● **TEXT**:
Could California Residents Become ‘Majority Renter State’ by 2025?
California’s homeowner affordability stands at 32 percent compared to 57 percent for the rest of the United States. With more than 100 cities designated as “majority renter cities” across the state, it’s possible California could become a “majority renter state” by 2025. About 750,000 residents have migrated out of California from 2010 – 2018 to other states with less or no zoning/housing supply constraints, making the housing issue an economic viability issue as well. It’s forecasted that home sales in the state will dip 4.3 percent for 2019; the median home price will increase 4 percent; and the 30-year-fixed mortgage interest rate will remain around 4 percent. (Click here to view the report)

Housing, Earthquakes and Other Issues: Californians Have Opinions
About 78 percent of California voters (mixture of homeowners and renters) say the state is in the middle of a “housing crisis.” Only 53 percent, including 40 percent of voters 18 – 34 years old, say they can afford to live in the state due to housing costs. Additionally, 72 percent are concerned there will be a major earthquake affecting their community within their lifetime. By region, this concern ranges from 57 percent living inland to the highest, 80 percent, in Los Angeles County. However, only 52 percent (including 49 percent in Los Angeles County) think they are adequately prepared to deal with a major earthquake. Nonetheless, 92 percent say recent earthquakes do not make them consider moving out of state. (Click here to view the report)

San Francisco, San Jose, Riverside are Unique as U.S. Median Hits Peak
U.S. single-family homes and condos (combined) sold for a median price of $266,000 in the second quarter, up 6 percent from a year ago — reaching a new peak (not inflation adjusted). Also, homeowners who recently sold had owned for an average 8.09 years, also reaching a new peak. Homeownership tenure averaged 4.21 years from 2000 – 2007. Among 149 metropolitan areas, the highest average “returns” were in San Jose, CA (85 percent return); San Francisco, CA (72 percent return); and other regions on the West Coast and Southwest. In large metropolitan regions, San Francisco was No. 1 in longest average time that sellers lived in their homes (10.3 years); and Riverside, CA was No. 1 in highest share of sales to Federal Housing Administration (FHA) mortgage buyers. (Click here to view the report)

● **RECORDS FOR THIS TASK**:
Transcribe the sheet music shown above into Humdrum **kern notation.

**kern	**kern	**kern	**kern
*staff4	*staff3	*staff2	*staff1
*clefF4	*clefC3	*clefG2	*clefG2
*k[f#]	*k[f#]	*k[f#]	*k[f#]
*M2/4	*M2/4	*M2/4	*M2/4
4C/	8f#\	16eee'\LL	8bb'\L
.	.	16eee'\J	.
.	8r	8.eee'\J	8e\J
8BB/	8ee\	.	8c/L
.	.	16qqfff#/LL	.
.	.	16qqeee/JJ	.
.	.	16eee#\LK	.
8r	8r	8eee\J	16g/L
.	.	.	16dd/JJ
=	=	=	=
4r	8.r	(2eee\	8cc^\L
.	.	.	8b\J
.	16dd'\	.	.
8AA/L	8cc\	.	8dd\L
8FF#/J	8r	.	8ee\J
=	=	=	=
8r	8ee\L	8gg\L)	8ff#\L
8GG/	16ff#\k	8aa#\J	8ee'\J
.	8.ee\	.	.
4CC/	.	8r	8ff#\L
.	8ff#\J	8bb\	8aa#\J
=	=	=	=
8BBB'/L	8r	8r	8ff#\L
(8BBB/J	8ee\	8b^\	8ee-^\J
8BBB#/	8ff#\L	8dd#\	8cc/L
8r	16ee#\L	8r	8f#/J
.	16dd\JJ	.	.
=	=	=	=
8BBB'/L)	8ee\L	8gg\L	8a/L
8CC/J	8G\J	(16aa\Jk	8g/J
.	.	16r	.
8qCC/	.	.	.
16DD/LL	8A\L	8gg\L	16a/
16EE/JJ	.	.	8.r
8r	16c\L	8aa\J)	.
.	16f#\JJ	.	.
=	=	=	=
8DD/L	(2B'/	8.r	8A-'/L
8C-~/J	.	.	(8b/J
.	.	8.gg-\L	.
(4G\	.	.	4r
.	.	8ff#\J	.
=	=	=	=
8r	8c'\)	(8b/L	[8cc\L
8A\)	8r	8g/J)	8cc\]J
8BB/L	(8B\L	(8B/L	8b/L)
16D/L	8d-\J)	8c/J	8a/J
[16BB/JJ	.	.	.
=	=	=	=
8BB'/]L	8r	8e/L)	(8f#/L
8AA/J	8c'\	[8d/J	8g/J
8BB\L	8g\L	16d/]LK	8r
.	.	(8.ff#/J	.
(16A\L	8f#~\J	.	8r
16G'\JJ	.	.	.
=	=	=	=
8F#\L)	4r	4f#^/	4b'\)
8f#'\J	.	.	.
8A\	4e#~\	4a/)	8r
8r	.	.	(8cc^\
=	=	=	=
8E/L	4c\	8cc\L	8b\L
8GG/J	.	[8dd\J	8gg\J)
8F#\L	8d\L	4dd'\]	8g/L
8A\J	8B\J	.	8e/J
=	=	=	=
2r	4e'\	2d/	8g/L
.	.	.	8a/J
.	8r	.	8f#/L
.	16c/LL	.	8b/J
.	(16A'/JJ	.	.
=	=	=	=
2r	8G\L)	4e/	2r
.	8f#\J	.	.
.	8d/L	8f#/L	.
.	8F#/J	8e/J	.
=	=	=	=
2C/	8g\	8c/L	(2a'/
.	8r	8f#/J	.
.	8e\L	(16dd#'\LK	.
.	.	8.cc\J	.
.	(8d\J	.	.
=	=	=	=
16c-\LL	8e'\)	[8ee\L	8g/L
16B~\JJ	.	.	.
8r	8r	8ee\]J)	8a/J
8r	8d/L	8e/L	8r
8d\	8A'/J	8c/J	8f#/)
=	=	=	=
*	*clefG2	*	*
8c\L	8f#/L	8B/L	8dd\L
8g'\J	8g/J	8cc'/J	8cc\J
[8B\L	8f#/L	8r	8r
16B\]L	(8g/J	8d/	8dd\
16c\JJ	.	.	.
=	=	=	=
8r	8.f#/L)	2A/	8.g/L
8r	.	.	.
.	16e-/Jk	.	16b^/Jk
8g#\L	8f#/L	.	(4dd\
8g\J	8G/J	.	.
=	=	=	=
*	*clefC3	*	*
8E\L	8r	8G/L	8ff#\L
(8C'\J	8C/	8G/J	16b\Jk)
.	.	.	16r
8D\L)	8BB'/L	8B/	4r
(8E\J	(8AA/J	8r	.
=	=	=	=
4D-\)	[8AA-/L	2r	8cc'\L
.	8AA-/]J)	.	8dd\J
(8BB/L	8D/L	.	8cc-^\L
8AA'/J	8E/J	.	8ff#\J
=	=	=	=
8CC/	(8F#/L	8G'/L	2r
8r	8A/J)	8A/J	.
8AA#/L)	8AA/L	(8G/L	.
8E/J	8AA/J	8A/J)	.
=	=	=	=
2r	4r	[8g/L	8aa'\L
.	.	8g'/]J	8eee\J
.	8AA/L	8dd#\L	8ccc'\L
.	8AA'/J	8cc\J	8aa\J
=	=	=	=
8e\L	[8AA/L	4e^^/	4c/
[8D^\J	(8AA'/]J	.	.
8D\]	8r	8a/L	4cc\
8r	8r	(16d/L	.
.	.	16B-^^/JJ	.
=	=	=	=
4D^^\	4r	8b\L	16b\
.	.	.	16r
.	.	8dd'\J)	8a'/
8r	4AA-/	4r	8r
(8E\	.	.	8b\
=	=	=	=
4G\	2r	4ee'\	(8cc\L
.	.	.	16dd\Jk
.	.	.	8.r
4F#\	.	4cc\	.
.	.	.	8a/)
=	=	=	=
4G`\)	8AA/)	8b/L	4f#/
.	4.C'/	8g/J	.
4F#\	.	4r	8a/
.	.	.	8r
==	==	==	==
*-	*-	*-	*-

● **EXERCISES TO COMPLETE**:
a) Count the lines of the records that contain the string "kern", and reply with only that number.
b) Go on with the text on California housing, picking up right after its last sentence.
The records have no connection to the text on California housing.

● **OUTPUTS IN ORDER**:
a) 2

b)
Foreigner and Immigrant Home Purchases Plunge in California
Foreign homebuyer purchases fell 36 percent from a year ago in the United States from $121 billion to $78 billion (both non-residents and recent immigrants combined), with California being a top state in focus. U.S. purchases declined to 183,100 properties (from 266,800). “A confluence of many factors — including slower economic growth abroad, tighter capital controls in China, a stronger U.S. dollar, and low inventory of homes for sale — contributed to the pullback of foreign buyers,” states the report. “However, the magnitude of the decline is quite striking, implying less confidence in owning a property in the United States.” California is the No. 2 state for international purchases (behind Florida), accounting for 12 percent of purchases. (Click here to view the report)

California is a Mixed Market as U.S. Price Growth Slowdown Levels Out
The average price-appreciation rate for homes in the largest 100 U.S. markets could be 3.7 percent from June 2019 – June 2020. This signifies a leveling-out after four quarters of year-over-year decline. “This flattening indicates that although there is definite softness overall in the housing market, the fundamentals are healthy,” the report states. Softening of mortgage rates over the past 9 months helped prop up falling values. However, 5 percent of these markets are projected to depreciate over the next 12 months. “California is expected to continue softening significantly, with annual price appreciation for the Los Angeles and San Diego markets well under 5 percent,” it states. “The Bay Area is expected to fare only slightly better, with appreciation just above 5 percent — well below its double-digit readings in the recent past.” (Click here to view the report)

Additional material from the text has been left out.